Kawamura et al documented the antiapoptotic effect on mouse blastocysts which was parallel with our results with a significantly more blastocyst formation in prolonged GnRH-a used IVF cycles (10). In a recent study by Klemmt et al, the effect on embryo invasion was analysed, and no negative impact was found (12). In our study, GnRH-a prolongation with higher doses did improve the oocyte and the embryo, but not the implantation and the clinical pregnancy rates.

This may be because of the apoptotic effect of the prolonged GnRH administration on the endometrium that the implantation was not improved even with a qualified embryo. This apoptotic effect was not shown in the gross thickness measurements of the endometrium, but undetectable biochemicals that may be released into the microenvironment could negatively impact the implantation process itself. GnRH-a may be successful in the role of the ovarian suppression, and in the ovarian improvement with qualified oocytes, but it may cause some negative effects on the endometrium that implantation rates may not be affected in the same positive manner.

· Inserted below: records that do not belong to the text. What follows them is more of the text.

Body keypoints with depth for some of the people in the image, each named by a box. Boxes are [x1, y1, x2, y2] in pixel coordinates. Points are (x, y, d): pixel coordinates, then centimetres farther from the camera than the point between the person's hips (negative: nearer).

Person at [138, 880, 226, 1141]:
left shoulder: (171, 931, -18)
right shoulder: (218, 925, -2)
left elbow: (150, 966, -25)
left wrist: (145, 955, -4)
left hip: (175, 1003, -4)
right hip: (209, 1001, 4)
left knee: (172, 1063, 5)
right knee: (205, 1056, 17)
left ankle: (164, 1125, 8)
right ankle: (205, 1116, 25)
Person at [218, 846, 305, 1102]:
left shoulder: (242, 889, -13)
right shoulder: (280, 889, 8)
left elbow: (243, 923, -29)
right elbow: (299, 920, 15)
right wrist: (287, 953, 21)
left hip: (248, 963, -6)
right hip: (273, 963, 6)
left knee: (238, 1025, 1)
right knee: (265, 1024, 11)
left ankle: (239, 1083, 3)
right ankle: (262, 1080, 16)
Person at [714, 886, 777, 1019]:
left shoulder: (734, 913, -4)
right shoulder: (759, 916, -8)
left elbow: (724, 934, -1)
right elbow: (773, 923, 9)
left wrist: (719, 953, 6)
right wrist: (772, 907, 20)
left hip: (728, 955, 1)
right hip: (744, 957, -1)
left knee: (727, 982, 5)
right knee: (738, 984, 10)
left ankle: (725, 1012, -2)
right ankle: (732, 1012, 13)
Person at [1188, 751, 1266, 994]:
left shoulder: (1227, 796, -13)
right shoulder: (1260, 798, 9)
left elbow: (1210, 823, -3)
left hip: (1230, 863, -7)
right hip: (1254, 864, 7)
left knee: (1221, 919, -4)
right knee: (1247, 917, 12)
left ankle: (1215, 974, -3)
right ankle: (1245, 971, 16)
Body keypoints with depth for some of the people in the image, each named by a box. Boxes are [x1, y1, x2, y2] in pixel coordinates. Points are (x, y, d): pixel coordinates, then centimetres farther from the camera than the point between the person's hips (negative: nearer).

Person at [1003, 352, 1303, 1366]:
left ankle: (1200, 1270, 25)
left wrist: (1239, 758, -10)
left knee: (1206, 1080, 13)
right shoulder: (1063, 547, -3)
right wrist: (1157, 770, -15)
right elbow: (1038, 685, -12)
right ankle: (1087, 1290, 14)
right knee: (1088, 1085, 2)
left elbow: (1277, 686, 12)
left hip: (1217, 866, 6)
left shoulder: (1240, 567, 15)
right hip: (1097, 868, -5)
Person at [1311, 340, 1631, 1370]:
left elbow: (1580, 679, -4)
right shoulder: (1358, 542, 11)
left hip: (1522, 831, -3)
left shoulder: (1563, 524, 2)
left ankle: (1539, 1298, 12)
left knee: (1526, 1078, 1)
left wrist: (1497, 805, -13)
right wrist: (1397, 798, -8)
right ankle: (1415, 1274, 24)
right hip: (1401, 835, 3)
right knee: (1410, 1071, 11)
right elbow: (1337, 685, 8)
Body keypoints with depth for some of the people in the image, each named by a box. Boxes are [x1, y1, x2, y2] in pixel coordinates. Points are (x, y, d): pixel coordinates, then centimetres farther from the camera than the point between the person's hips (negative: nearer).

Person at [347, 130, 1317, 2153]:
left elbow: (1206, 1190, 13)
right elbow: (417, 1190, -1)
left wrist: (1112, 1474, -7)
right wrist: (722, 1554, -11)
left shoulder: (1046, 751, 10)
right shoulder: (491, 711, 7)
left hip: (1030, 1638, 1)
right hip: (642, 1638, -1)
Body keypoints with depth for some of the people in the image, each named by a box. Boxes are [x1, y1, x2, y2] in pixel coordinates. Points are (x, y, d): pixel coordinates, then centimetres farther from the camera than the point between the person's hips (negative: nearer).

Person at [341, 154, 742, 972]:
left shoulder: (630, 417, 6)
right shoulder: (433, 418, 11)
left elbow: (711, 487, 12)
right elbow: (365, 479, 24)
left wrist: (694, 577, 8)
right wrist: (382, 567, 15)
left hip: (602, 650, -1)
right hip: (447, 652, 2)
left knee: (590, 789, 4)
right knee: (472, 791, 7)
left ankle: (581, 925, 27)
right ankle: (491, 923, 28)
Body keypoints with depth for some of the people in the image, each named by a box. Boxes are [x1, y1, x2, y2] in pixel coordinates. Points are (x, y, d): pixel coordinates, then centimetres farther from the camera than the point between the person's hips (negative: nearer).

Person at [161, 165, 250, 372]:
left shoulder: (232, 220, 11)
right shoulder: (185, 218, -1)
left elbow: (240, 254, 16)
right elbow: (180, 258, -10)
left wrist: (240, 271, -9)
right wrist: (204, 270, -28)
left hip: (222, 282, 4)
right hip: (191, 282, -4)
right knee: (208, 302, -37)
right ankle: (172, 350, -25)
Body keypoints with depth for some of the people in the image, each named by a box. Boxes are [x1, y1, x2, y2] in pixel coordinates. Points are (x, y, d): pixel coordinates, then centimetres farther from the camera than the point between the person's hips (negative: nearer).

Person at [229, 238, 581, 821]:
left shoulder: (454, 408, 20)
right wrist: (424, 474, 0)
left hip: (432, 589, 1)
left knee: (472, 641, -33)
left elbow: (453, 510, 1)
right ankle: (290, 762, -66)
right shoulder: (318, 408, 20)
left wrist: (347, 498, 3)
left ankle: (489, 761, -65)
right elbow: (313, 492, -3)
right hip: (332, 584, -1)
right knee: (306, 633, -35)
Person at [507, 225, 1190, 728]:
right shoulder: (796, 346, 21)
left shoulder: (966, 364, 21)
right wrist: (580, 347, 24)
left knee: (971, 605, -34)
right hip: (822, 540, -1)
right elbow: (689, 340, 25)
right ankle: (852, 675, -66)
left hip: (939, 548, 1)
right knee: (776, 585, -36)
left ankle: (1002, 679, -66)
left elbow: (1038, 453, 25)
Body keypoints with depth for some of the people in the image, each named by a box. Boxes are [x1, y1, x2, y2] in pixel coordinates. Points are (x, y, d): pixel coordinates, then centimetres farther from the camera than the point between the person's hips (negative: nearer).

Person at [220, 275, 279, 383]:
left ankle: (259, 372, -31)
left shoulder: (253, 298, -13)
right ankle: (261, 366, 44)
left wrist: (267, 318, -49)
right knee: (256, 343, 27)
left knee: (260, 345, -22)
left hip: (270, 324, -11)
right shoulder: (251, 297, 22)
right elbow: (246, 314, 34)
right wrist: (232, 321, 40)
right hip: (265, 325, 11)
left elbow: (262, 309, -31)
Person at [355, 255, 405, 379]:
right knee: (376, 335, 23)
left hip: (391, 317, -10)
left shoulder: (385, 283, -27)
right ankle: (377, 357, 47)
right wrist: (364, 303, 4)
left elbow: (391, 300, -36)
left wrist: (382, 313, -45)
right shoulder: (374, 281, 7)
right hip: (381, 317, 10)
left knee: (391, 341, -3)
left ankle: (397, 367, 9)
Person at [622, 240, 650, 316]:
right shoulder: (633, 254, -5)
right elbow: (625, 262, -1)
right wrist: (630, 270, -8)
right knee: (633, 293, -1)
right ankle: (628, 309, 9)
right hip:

It is known that age more than 35 years was a poor prognostic factor for IVF success (13), but this poor expectation was not seen in the prolonged GnRH-a suppression period. The insignificant age correlation showed that older patients did not have a risk of suppression failure in long agonist protocols. Increased BMI also was not a predictive criterion for prolonged GnRH-a administration need. Patients with larger fatty mass in their bodies did not have an unfavorable hormonal status during hypophyseal down regulation.

Their gonadotropin initiation time was comparable with the lean patients. Adequate ovarian suppression in 10 days did not show any specificity from the ovarian reserve point of view. Ovaries with a high number of follicle count, like in polycystic appeared ovaries were not different from the other lower follicle counted ovaries in GnRH-a suppression duration and doses. An ovary containing lots of prenatal follicles did not needed higher GnRH-a doses, and the expectation of a prolonged suppression period was not reliable. The increased hospital visit count in patients of prolonged suppression period was the only negative side. Prolongation caused almost three times more hospital attendance in these patients.

In summary, prolonged GnRH-a administration during ovarian suppression may have positive impacts on the oocytes and the embryos. But this effect was not observed in the overall pregnancy rates. Long suppression period with more hospital visits may tire the patients, but it may be a chance to achieve more qualified oocytes and embryos.